The United States has a very brief history of operations in Africa. The continent is comprised of many different nations and peoples, many still using the same borders from the colonial period. Many of these borders were haphazardly made with little regard to the population. The peoples of Africa speak some 1,200 different languages and dialects. Colonel Jeff Broadwater, a unit commander with the Dagger Brigade, feels fortunate to have some “native speakers,” meaning Swahili. This accounts for only about seven countries on the continent. Additionally, many countries in Africa have as few as four and as many as ten distinct different major peoples. While many practice religions that are well-known, many still practice local religions. Little is widely known about many of these different cultures and societies outside of Africa. Yet, Broadwater states that they are “just trying to basically trying to understand you know, a little more about Africa.” It is clear that this is a mission that the U.S. is not prepared for.

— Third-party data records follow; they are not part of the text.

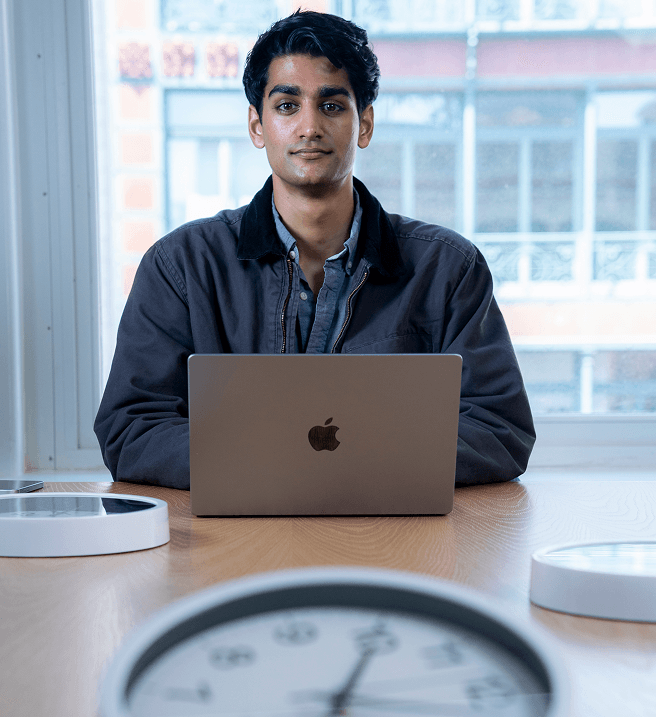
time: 1:05
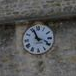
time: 3:56
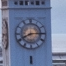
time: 8:14
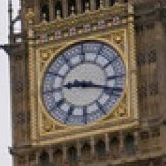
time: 9:18
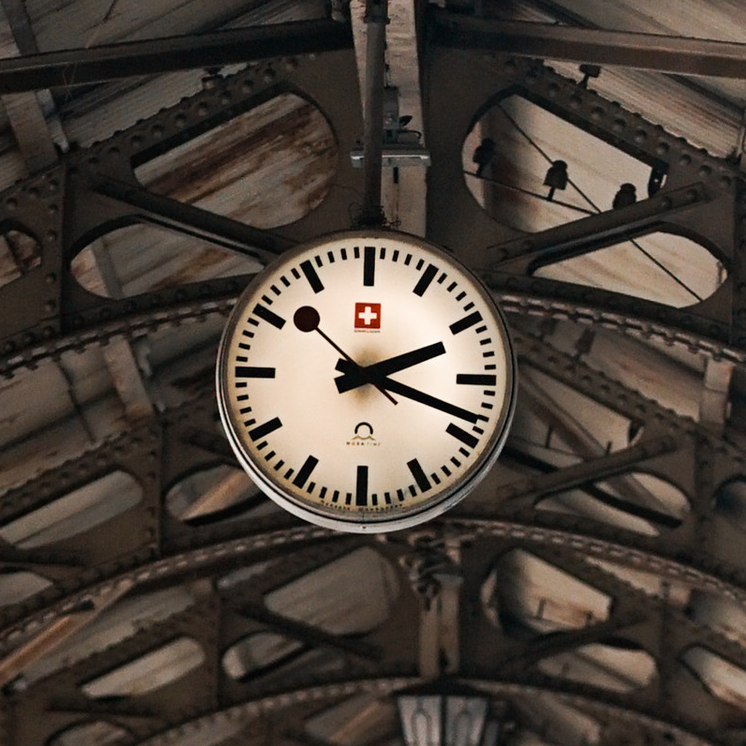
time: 2:18
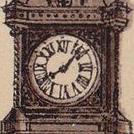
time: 8:07
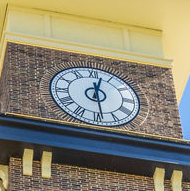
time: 12:28
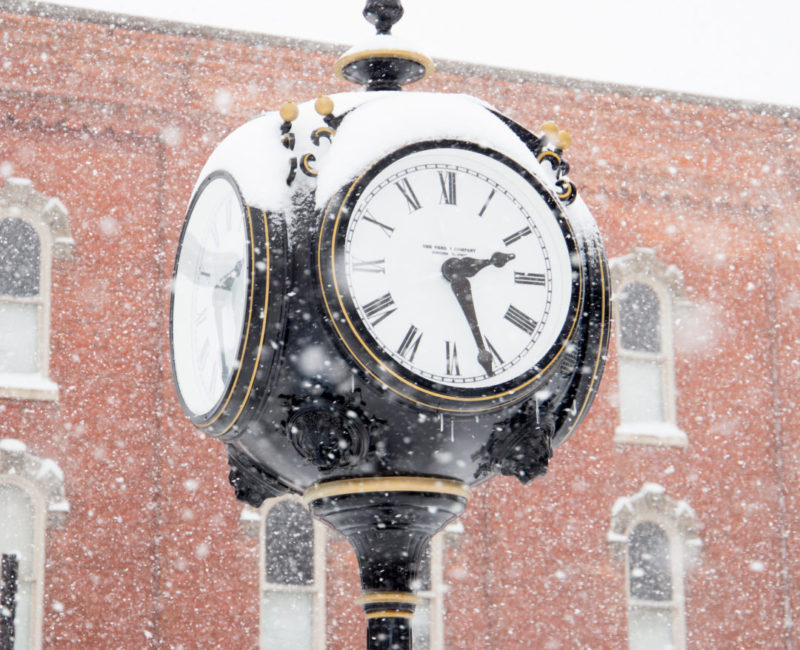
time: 2:25
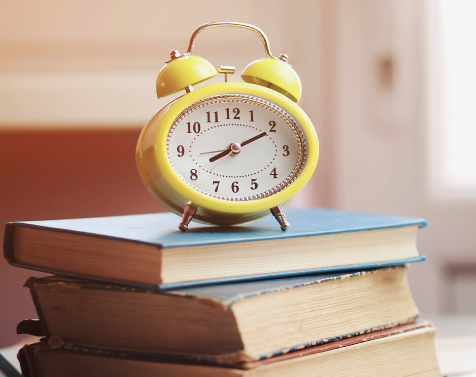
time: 8:10
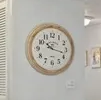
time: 10:17
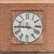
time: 3:45
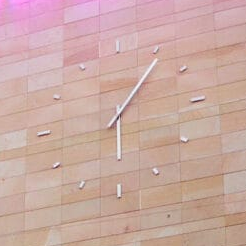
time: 6:06
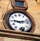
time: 9:12
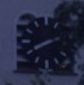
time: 8:11
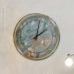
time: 2:01
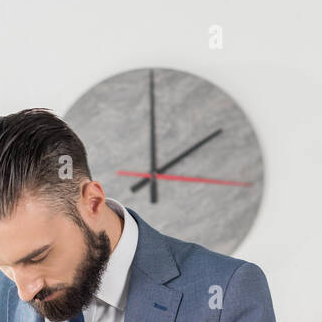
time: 2:00
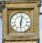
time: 6:02
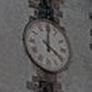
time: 4:00
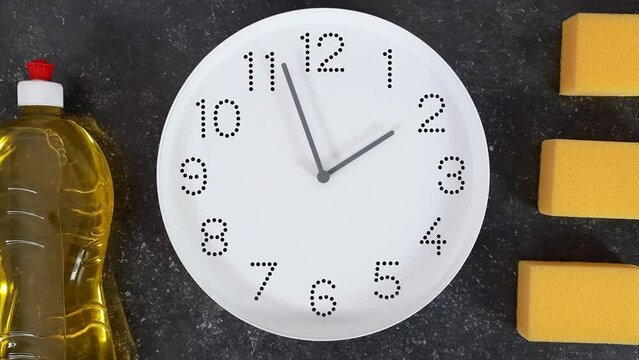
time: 1:56
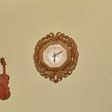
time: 6:10
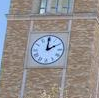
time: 2:00
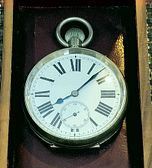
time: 8:07
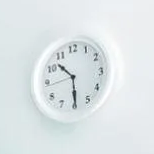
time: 10:29
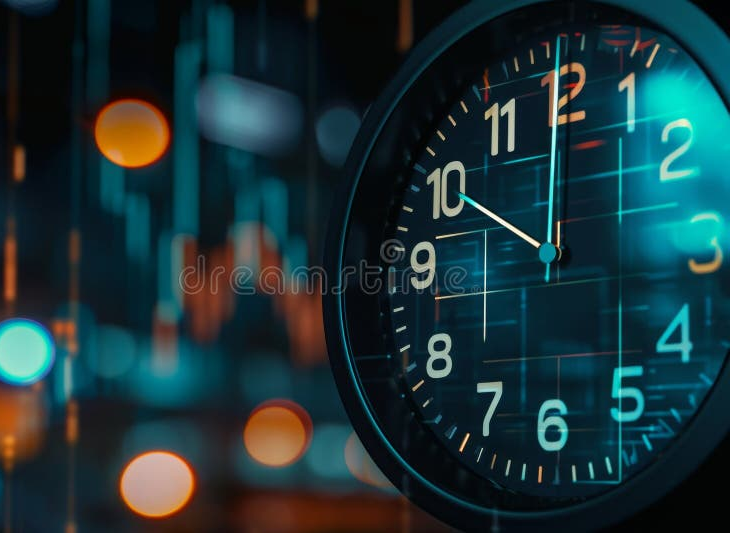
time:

There is another question to be asked about the operations in Africa. Nothing has been said about who the United States arms or how that decision is made. Ham states that there are “background checks” making sure that the groups are not guilty of human rights violations. Arming a government or group should be more conditional than that if the United States chooses to arm countries at all. It should make our military leaders hesitant after a decade of fighting forces we armed in the past. It is already established that Al Qaeda and other associated groups, al Shabab and Boko Haram, are active in the country. There is little to prevent these same weapons from falling into the hands of these radical extremists.

In an interesting note, when asked about this very subject, Gen. Ham stated that who to arm and when was a State Department decision. It would seem that a logical solution would be to arm or assist further the African Union. The African Union has quietly become a very effective, organic force on the continent.

They work closely with the United Nations. They are making moves to oversee peace talks in the Congo. They sent election observers to Kenya. They are initiating an integrated maritime strategy. Along with Somali government forces, African Union forces have recaptured a large part of the country. Africans have a solution to their problems and it is an African one. Implementing “western justice” on yet another continent won’t be successful or foster long term cooperation and trust. Such an American presence in Africa is superfluous. While assistance from the United States is needed, 10,000 sets of boots on the ground is hardly the answer.

Deploying two brigades of American soldiers to a continent with seventeen countries that have had State Department Travel Advisories in the last six months is a recipe for disaster. Surreptitiously arming particular factions has proven dangerous. This is a situation where prudence and steady support for the African Union are the best policies. Perhaps that is what this administration is looking for. One theory is that our military presence in Africa could be used to distract the American public from domestic troubles. It would not be the first time a government used a limited engagement to deflect attention from other matters. However, I don’t see the administration being so strategic. This is the problem. I simply think it is the same mistake that the United States has made before.